In 2006 the school joined the Building Schools for the Future program to completely replace its 40-year-old building. The £41 million (approx.) construction project by Bouygues began in 2009. The works are within a wider "St Paul's Way Transformation Project", chaired by Lord Andrew Mawson. The school took the opportunity to commission a large artwork on the hoarding, commissioned by Bow Arts and incorporating art by the pupils and professional artist Emily Allchurch— was described as a "crucial" touch by Sir Bob Kerslake of the Homes and Communities Agency.

In 2008 the school caused controversy for firing a teacher, Adrian Swain, for wearing trainers and tracksuits in class, as these were not permitted items of clothing for students.

The school was also threatened with closure that year for poor results.
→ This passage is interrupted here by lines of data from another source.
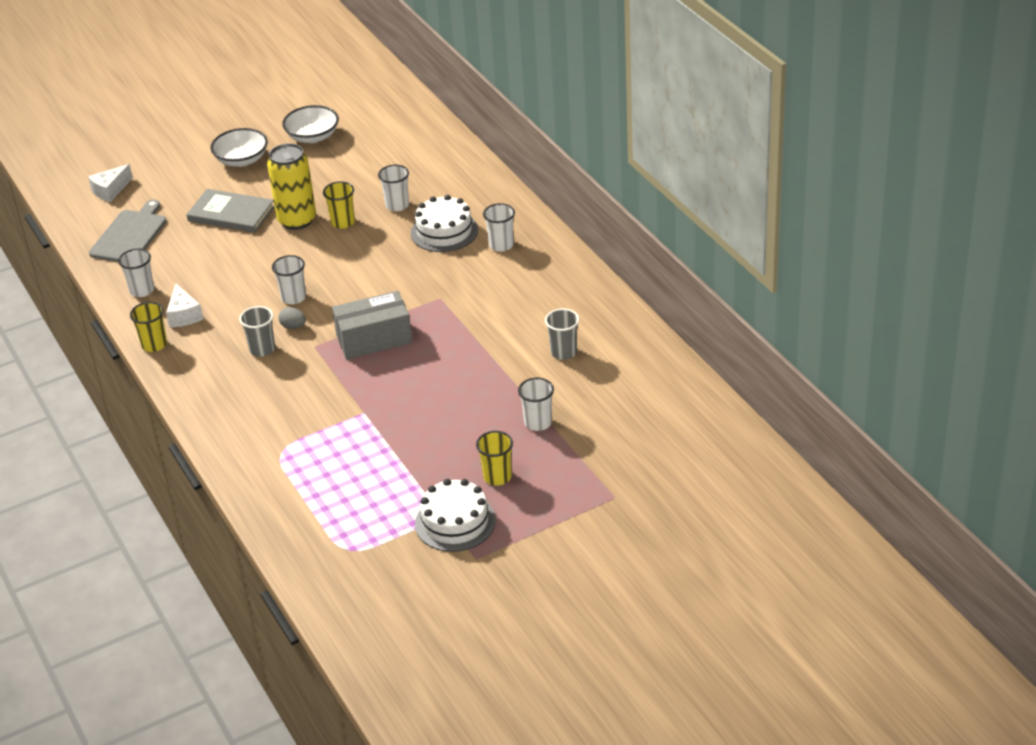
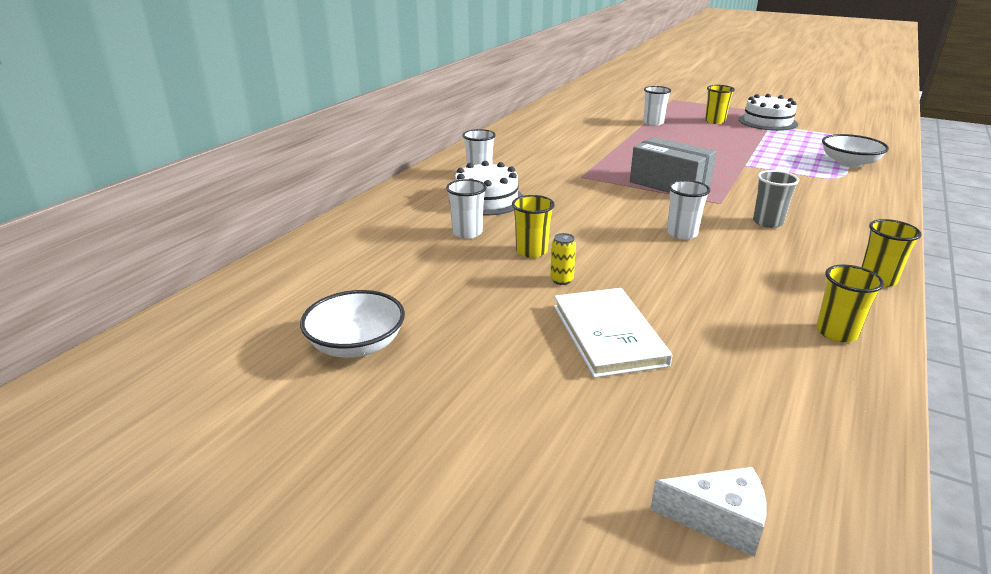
camera: 125 degrees left, 10 degrees down
grey cutting board [89,199,166,262] -> none
white cup [118,249,154,297] -> yellow cup [816,264,884,342]
white cheese [166,284,203,327] -> none
grey book [187,189,274,233] -> white book [554,288,673,378]
white bowl [211,128,268,167] -> white bowl moved to [822,134,889,168]
yellow can [267,143,316,230] -> yellow can [550,233,576,285], size x0.41
grey egg [278,307,306,329] -> none
grey cup [545,308,579,360] -> none

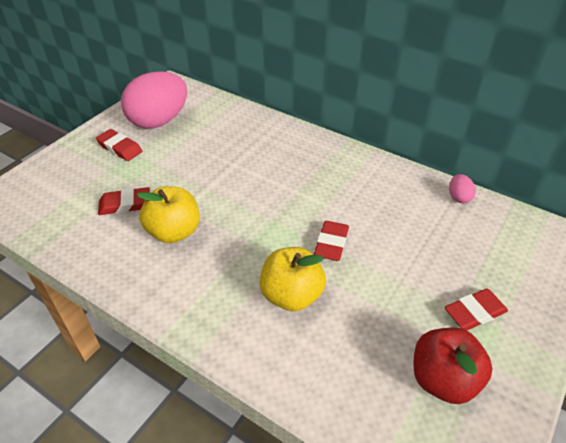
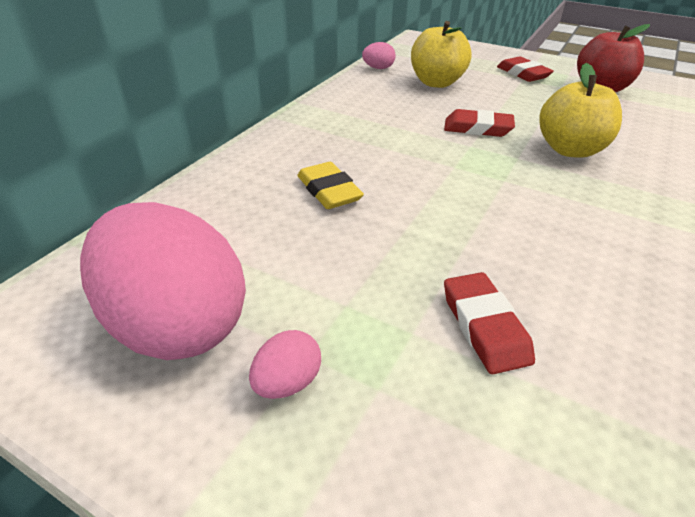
camera: 95 degrees left, 5 degrees down
red eraser [96,129,142,161] -> pink egg [249,330,321,399]
yellow apple [137,186,199,243] -> yellow apple moved to [411,21,471,88]
none -> yellow eraser [297,162,364,209]

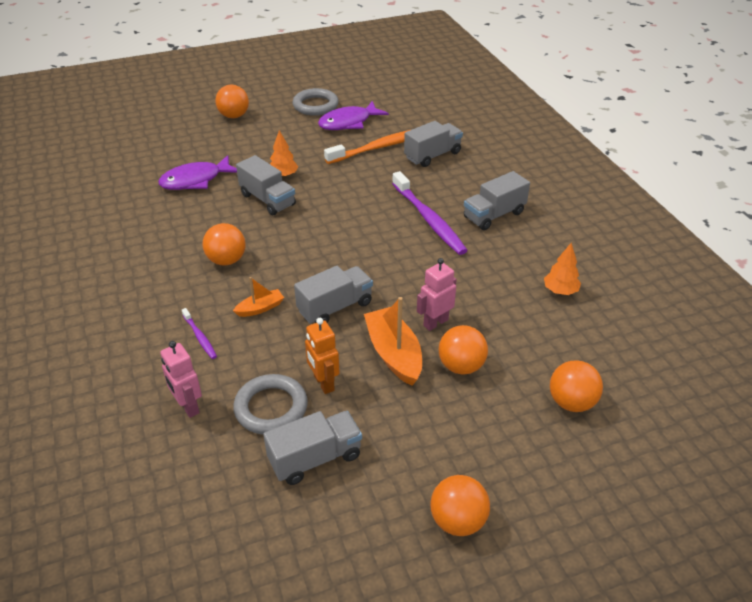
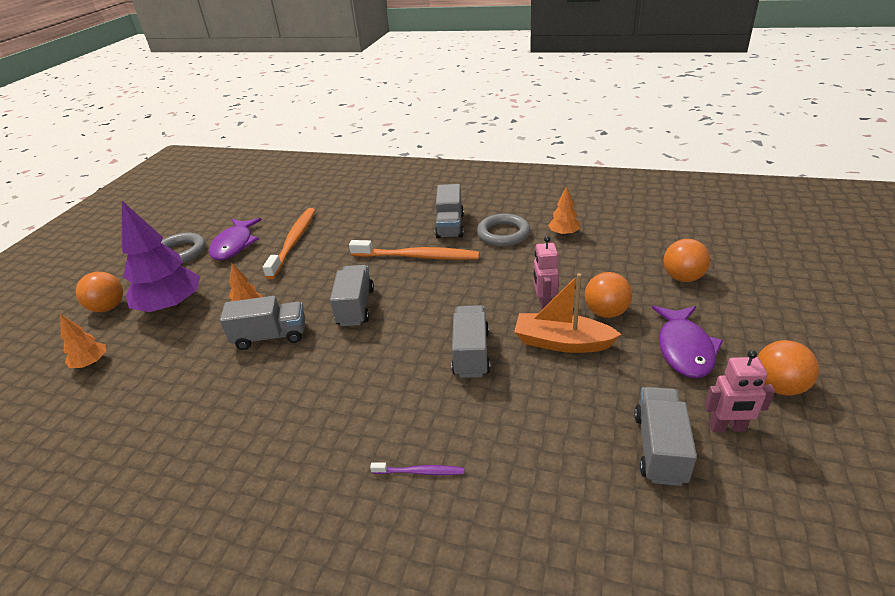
camera: 50 degrees left, 5 degrees down
purple fish [158,155,237,190] -> purple fish moved to [652,306,723,378]
pink robot [160,341,202,418] -> pink robot moved to [704,350,775,432]
orange ball [203,223,246,265] -> none
orange boat [233,277,284,317] -> none
grey ring [233,374,308,434] -> grey ring moved to [477,214,530,246]
orange robot [305,318,340,394] -> none
purple toothbrush [392,171,468,255] -> orange toothbrush [349,240,480,260]
grey truck [404,121,463,167] -> grey truck moved to [330,265,374,326]
none -> orange tree [60,314,106,368]
none -> purple tree [121,201,201,312]

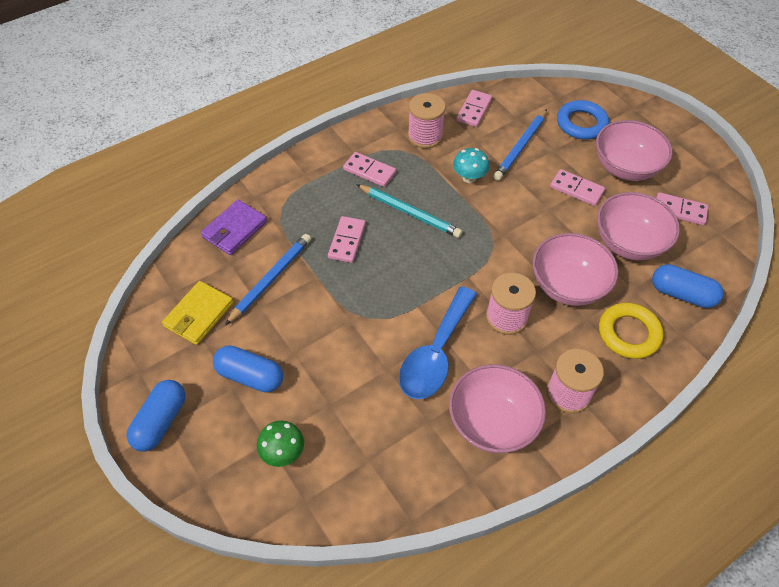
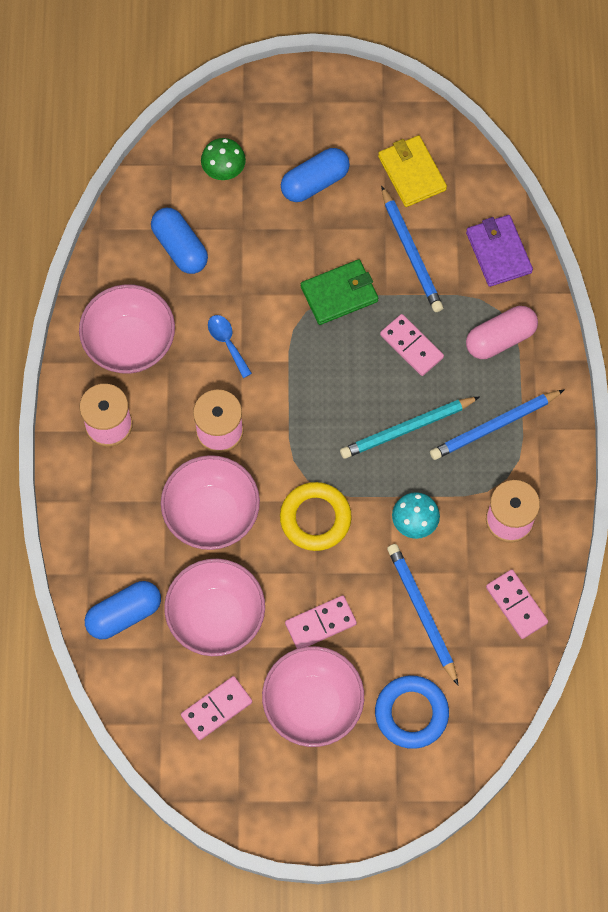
camera: 125 degrees right, 15 degrees up
blue capsule [126,380,186,452] -> blue capsule moved to [151,208,208,274]
pink domino [343,152,396,187] -> blue pencil [430,389,565,460]
blue spoon [399,286,477,399] -> blue spoon [208,315,252,378], size x0.47
yellow ring [599,303,663,359] -> yellow ring moved to [280,482,352,551]
none -> green wallet [301,259,378,325]
none -> pink capsule [466,306,538,359]

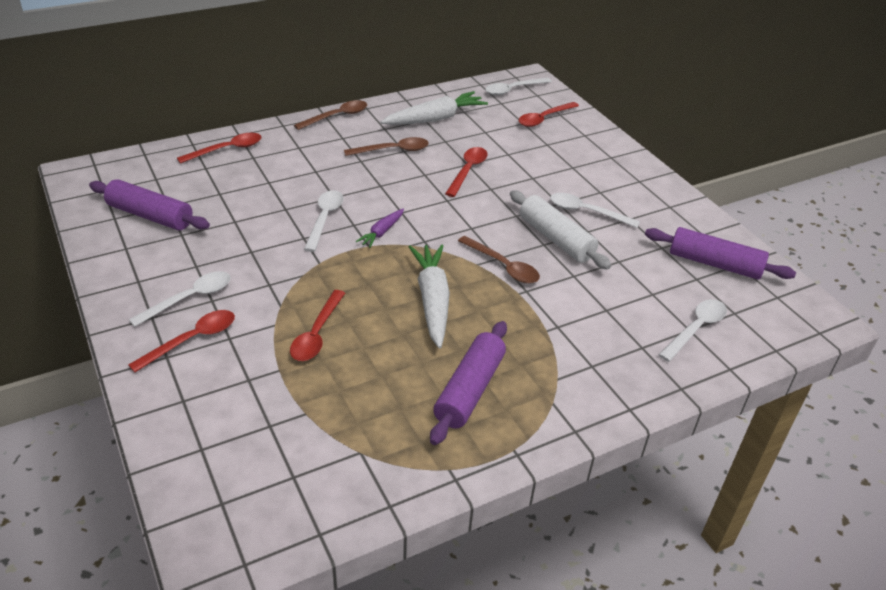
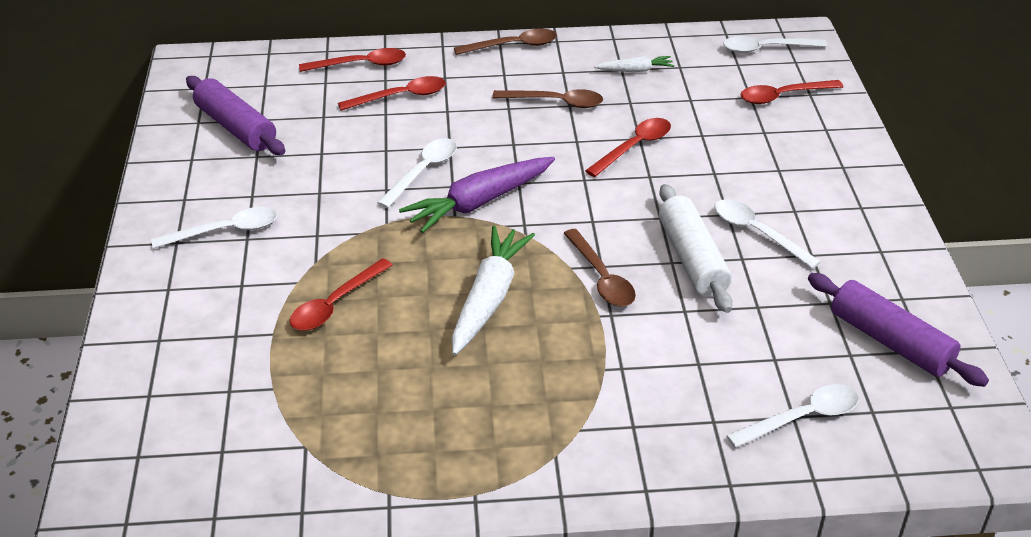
camera: 25 degrees right, 0 degrees up
red spoon [128,310,235,373] -> red spoon moved to [338,76,446,111]
purple carrot [355,209,404,248] -> purple carrot [399,157,555,233], size x1.92
white carrot [381,91,488,125] -> white carrot [594,56,675,72], size x0.52
purple rolling pin [430,321,507,445] -> none

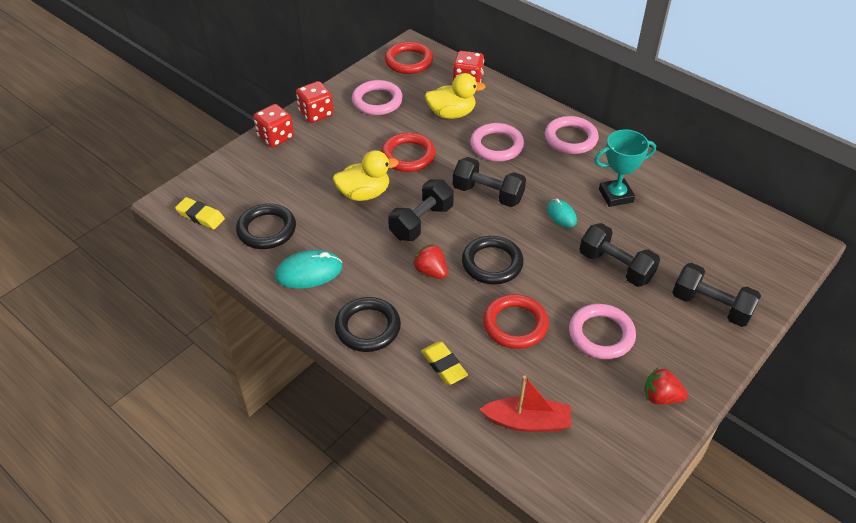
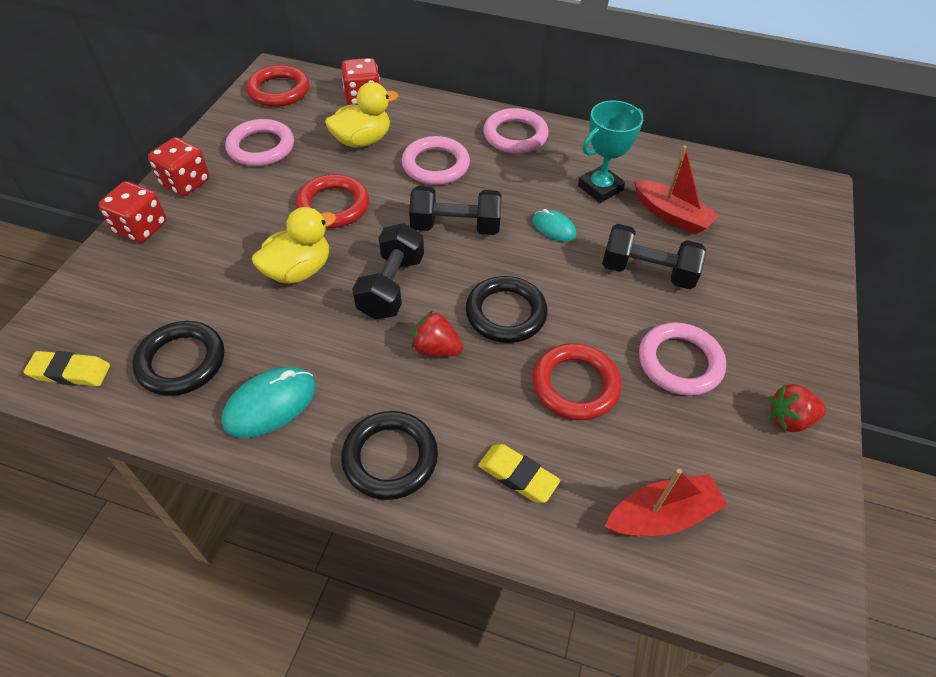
camera: 25 degrees left, 5 degrees up
black dumbbell [672,263,761,327] -> none
none -> red boat [634,145,719,234]

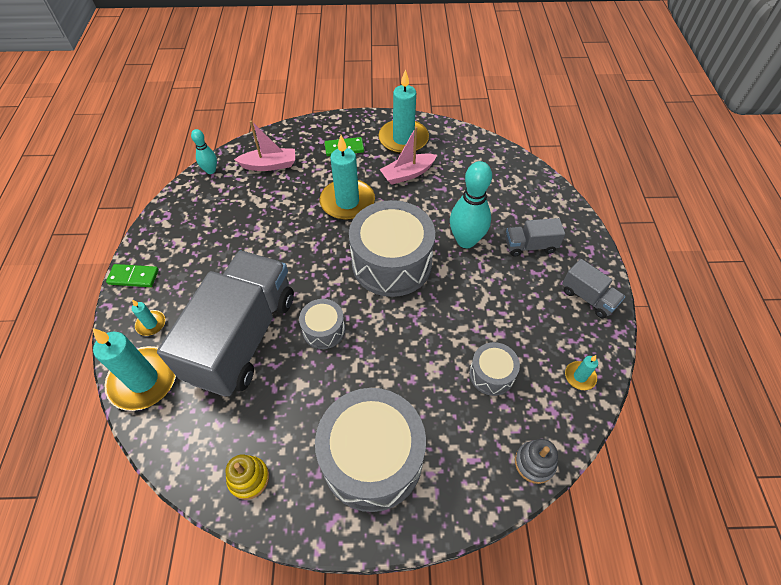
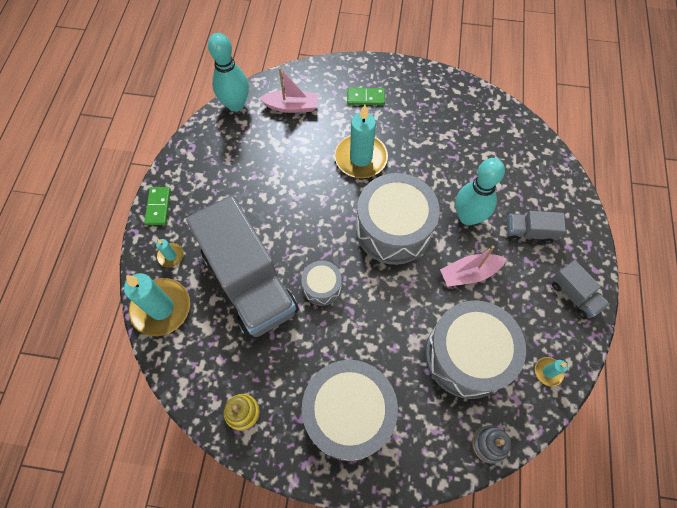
camera: 10 degrees right, 10 degrees up
green domino [106,264,159,287] -> green domino turned 75 degrees clockwise [144,187,171,225]
grey truck [157,251,294,397] -> grey truck turned 120 degrees clockwise [186,195,299,339]
turquoise bowling pin [191,129,217,174] -> turquoise bowling pin [208,33,249,112], size x1.84
turquoise candle [379,69,429,154] -> none
pink boat [380,127,437,185] -> pink boat moved to [440,246,507,287]
grey drum [469,342,520,396] -> grey drum [425,300,526,399], size x2.05

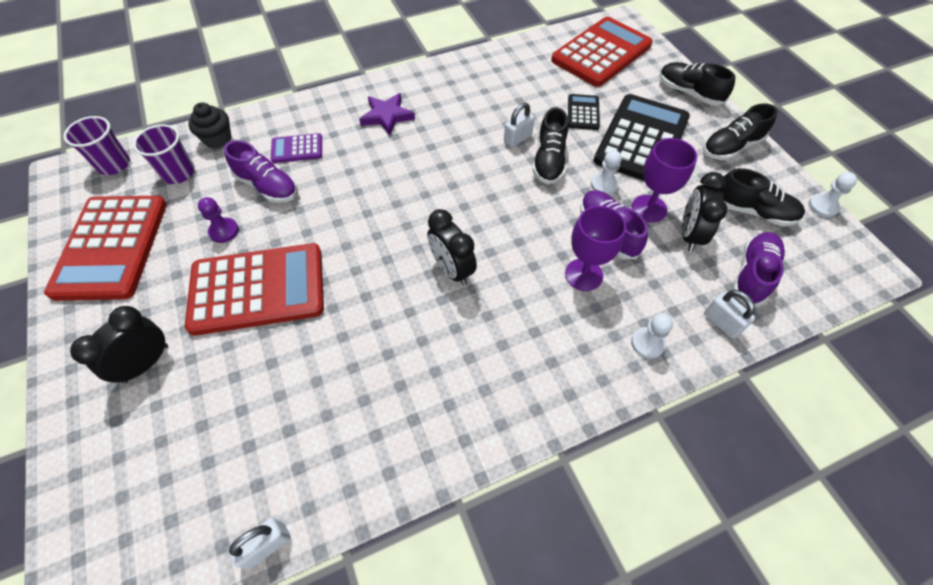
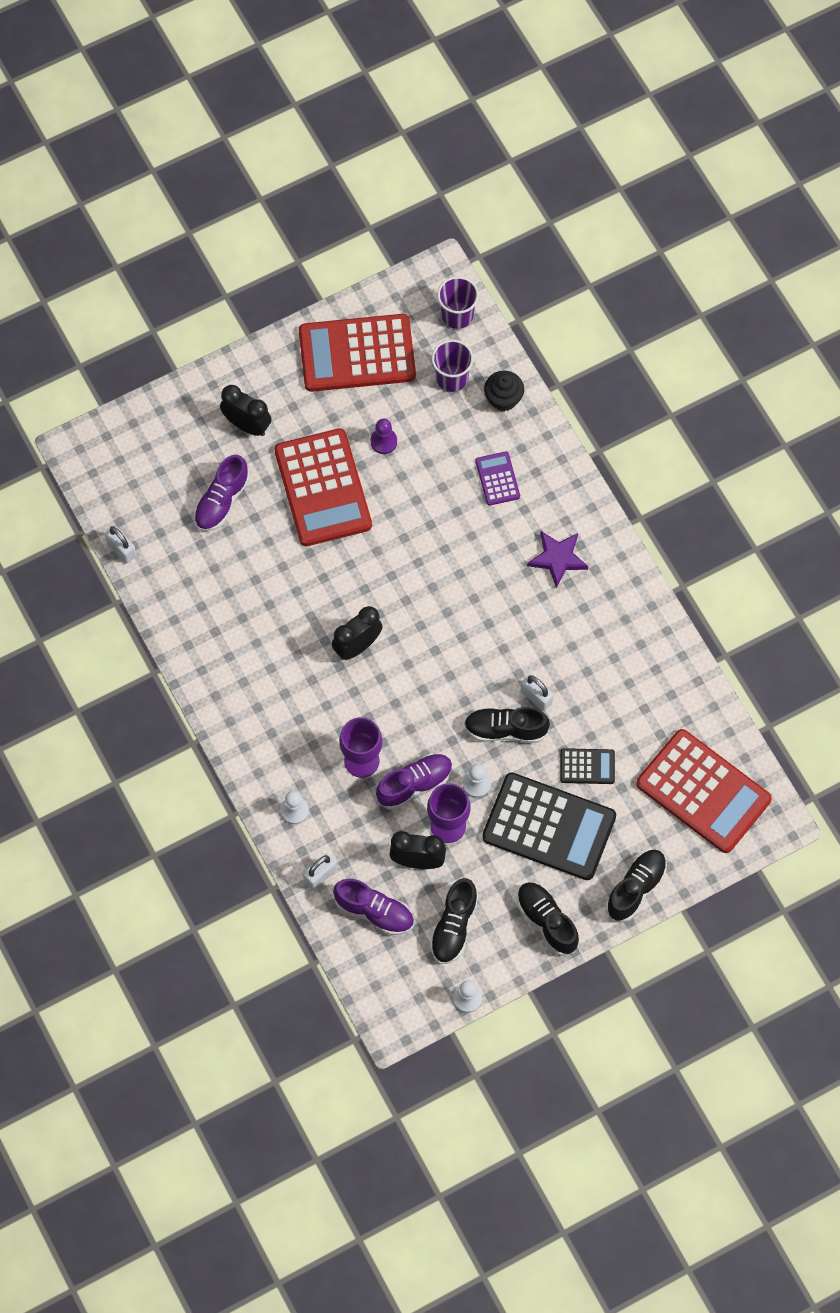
camera: 85 degrees right, 10 degrees up
purple shoe [224,140,297,203] -> purple shoe moved to [194,454,250,531]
In 2007, 2008, and 2009, fewer than 30% of pupils achieved the benchmark of 5 A* to C grades in GCSE including English and Maths, going against the trend of achieving better outcomes in Tower Hamlets as a whole. Ofsted noted recent improvements in March 2009, particularly since the new head's appointment, but served a Notice to Improve. The Council resolved in 2009 to make it a foundation school, handing over management of the school to a new trust.

The school became a National Challenge Trust on 26 February 2010, attracting extra funding of £700,000 from the DCSF and bringing the expertise of Queen Mary, University of London to bear on the school's performance. The Trust, named St Paul's Way Foundation, is chaired by Nigel Relph of Queen Mary and also includes representatives of the Institute of Education, University of East London and King's College London.

Ofsted inspected the school again in July 2010, and concluded that it had made "huge" improvements since the previous inspection, was providing a satisfactory education and was "securely on track to be good or even excellent." It was scored "outstanding" on some matters, including the extent to which pupils feel safe.

The school will have a second specialism in science in a new "Faraday Unit". As of 2012, the EduBase website lists the school as having a second specialism in Applied Learning.

In January 2014 the school published its intention to also educate primary-age pupils, beginning with a reception class in September 2014.

==Access==
London Buses is the sole public transport that provides access to the school by routes 309 (Bethnal Green-Canning Town) and 323 (Mile End-Canning Town).

==Notable former pupils==
- Dizzee Rascal (expelled)
- Danny Shittu, Bolton Wanderers footballer, also plays for the Nigerian national squad
- Festus Akinbusoye, Briton's first black Police and Crime Commissioner, and Conservative Party politician.